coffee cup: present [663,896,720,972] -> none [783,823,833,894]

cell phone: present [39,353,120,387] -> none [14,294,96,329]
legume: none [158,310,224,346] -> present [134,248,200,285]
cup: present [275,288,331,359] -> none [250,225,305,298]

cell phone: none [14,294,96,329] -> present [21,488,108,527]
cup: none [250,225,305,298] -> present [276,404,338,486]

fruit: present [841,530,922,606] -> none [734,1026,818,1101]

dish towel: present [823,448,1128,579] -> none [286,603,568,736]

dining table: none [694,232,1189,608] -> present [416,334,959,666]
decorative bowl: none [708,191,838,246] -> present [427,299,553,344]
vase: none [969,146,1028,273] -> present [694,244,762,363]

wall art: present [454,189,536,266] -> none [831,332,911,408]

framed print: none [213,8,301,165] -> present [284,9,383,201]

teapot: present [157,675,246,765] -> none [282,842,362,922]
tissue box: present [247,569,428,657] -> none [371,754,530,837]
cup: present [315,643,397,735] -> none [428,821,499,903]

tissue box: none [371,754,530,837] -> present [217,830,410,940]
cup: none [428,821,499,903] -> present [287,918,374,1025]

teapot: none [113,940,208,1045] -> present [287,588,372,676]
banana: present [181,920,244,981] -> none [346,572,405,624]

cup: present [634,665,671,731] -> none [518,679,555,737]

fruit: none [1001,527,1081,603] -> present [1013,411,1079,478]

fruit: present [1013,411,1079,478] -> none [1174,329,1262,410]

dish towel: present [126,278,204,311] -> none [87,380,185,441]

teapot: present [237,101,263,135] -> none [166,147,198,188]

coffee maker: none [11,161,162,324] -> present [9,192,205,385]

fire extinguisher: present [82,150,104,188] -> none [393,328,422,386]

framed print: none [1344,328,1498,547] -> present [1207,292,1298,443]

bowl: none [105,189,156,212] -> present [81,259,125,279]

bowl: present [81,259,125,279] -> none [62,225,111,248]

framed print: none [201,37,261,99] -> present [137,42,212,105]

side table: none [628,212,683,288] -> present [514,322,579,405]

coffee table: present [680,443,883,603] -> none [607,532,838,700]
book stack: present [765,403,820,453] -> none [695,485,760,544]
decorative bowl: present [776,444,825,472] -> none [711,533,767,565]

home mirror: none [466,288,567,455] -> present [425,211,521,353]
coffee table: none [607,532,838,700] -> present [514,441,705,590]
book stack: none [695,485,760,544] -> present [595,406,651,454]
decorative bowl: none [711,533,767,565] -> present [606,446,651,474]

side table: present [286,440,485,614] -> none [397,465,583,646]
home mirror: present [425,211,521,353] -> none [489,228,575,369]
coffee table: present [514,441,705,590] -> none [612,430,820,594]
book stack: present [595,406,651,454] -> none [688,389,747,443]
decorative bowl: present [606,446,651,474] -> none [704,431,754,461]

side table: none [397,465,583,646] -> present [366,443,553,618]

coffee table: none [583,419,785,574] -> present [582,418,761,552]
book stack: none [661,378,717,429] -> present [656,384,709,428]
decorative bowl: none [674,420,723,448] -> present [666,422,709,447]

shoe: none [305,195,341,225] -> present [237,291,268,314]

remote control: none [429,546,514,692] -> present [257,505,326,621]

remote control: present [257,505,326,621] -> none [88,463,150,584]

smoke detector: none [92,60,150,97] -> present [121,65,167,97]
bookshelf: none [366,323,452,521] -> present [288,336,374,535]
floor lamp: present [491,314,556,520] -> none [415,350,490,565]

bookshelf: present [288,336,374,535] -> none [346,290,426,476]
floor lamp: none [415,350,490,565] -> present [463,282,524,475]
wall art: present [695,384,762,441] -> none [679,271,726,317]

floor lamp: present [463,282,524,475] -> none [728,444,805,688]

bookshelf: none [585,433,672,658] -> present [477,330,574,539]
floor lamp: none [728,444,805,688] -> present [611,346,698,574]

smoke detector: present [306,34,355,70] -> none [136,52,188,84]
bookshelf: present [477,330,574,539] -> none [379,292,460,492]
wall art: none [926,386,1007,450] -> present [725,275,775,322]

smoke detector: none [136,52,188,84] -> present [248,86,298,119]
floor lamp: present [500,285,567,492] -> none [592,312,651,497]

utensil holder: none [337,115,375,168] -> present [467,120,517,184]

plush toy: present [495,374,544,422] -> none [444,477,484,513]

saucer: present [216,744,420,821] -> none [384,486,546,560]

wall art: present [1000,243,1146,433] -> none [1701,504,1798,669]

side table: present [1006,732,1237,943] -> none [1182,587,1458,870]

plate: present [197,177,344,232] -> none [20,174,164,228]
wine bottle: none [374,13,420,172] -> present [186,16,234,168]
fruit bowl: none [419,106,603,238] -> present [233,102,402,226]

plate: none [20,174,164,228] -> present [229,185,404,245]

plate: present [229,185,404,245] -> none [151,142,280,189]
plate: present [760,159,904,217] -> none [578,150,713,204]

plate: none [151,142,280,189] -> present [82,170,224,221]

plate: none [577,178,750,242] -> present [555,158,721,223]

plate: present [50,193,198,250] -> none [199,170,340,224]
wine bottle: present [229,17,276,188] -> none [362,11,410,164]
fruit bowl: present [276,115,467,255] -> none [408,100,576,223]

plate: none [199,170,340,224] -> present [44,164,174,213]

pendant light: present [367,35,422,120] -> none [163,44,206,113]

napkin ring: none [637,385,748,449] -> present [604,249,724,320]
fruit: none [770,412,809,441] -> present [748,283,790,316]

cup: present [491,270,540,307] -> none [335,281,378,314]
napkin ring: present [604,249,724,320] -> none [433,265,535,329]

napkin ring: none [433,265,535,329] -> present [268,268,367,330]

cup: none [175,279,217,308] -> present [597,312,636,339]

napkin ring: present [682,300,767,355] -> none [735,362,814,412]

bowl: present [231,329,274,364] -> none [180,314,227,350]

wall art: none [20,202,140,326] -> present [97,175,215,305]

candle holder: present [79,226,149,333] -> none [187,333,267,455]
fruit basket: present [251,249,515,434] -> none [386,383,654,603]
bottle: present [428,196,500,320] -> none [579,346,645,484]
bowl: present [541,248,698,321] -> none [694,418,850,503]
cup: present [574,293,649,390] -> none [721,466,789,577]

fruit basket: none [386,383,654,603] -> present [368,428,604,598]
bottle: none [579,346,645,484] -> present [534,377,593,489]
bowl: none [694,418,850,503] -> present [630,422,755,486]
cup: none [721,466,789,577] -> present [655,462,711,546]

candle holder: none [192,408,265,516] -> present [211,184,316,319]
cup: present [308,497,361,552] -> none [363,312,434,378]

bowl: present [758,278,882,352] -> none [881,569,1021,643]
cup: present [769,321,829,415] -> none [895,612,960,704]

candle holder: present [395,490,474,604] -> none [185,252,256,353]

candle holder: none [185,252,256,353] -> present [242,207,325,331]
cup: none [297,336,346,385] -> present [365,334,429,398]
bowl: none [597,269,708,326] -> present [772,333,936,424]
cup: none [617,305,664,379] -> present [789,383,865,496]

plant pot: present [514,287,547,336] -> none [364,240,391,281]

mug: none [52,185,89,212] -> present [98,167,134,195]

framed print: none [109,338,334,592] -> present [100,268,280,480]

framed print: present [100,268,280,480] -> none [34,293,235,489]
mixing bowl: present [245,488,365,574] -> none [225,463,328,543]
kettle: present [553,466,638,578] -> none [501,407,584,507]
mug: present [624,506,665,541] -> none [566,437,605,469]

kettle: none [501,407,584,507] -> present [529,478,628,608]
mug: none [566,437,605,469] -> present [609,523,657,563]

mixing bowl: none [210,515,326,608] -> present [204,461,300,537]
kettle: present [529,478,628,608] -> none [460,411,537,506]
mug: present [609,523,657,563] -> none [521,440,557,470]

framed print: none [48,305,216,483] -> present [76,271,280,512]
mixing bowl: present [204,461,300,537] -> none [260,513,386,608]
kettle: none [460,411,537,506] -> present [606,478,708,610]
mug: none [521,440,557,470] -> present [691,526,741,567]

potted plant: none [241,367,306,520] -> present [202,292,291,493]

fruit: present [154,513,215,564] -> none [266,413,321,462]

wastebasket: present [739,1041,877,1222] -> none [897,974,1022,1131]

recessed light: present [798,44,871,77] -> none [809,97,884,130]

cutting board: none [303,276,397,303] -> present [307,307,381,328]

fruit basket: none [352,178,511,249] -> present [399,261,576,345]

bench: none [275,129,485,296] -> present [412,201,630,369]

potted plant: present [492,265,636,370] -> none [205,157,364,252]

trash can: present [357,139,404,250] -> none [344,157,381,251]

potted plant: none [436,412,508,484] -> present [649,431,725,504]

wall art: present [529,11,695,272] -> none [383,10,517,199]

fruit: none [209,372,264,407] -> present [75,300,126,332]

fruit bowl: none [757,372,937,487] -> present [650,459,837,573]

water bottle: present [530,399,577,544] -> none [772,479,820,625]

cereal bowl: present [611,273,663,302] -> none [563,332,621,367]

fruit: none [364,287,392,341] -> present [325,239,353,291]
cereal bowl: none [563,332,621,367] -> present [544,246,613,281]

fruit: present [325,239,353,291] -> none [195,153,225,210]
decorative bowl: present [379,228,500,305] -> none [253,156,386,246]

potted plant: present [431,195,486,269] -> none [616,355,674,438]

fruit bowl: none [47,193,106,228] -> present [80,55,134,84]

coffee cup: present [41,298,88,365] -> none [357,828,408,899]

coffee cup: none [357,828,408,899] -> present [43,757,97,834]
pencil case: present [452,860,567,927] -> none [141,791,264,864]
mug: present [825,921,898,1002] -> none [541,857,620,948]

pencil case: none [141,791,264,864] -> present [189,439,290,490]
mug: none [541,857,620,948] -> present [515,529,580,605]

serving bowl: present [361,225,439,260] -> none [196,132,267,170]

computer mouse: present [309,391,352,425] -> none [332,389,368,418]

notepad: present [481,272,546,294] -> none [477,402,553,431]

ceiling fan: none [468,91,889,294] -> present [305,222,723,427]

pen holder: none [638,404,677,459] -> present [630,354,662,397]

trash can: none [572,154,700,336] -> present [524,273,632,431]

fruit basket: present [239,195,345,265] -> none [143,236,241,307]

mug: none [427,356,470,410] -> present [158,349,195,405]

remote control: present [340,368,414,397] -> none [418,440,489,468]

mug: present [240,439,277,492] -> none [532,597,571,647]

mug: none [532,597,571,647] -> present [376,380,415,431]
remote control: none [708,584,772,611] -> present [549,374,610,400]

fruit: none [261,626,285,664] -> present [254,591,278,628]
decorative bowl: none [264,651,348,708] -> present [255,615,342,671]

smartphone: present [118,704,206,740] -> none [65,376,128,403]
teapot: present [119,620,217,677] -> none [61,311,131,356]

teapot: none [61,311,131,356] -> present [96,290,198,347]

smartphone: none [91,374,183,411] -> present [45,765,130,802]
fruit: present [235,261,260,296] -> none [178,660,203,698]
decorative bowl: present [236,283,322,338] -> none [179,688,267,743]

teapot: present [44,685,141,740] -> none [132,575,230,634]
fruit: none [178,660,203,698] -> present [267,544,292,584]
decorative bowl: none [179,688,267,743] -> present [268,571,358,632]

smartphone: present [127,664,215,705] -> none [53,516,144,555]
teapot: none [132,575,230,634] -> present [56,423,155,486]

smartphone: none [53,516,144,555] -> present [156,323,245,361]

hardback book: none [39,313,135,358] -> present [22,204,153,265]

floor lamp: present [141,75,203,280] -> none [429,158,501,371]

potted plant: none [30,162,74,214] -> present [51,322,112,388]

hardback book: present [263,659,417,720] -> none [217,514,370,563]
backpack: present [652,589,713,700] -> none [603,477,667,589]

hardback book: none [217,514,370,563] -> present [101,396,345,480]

○ ○ ○ ○ ○ ○ ○

The reply should consist solely of the lines above from the one that has "cup: none [297,336,346,385]" through the one that has "kettle: present [529,478,628,608]", reproduced exactly.

cup: none [297,336,346,385] -> present [365,334,429,398]
bowl: none [597,269,708,326] -> present [772,333,936,424]
cup: none [617,305,664,379] -> present [789,383,865,496]

plant pot: present [514,287,547,336] -> none [364,240,391,281]

mug: none [52,185,89,212] -> present [98,167,134,195]

framed print: none [109,338,334,592] -> present [100,268,280,480]

framed print: present [100,268,280,480] -> none [34,293,235,489]
mixing bowl: present [245,488,365,574] -> none [225,463,328,543]
kettle: present [553,466,638,578] -> none [501,407,584,507]
mug: present [624,506,665,541] -> none [566,437,605,469]

kettle: none [501,407,584,507] -> present [529,478,628,608]
mug: none [566,437,605,469] -> present [609,523,657,563]

mixing bowl: none [210,515,326,608] -> present [204,461,300,537]
kettle: present [529,478,628,608] -> none [460,411,537,506]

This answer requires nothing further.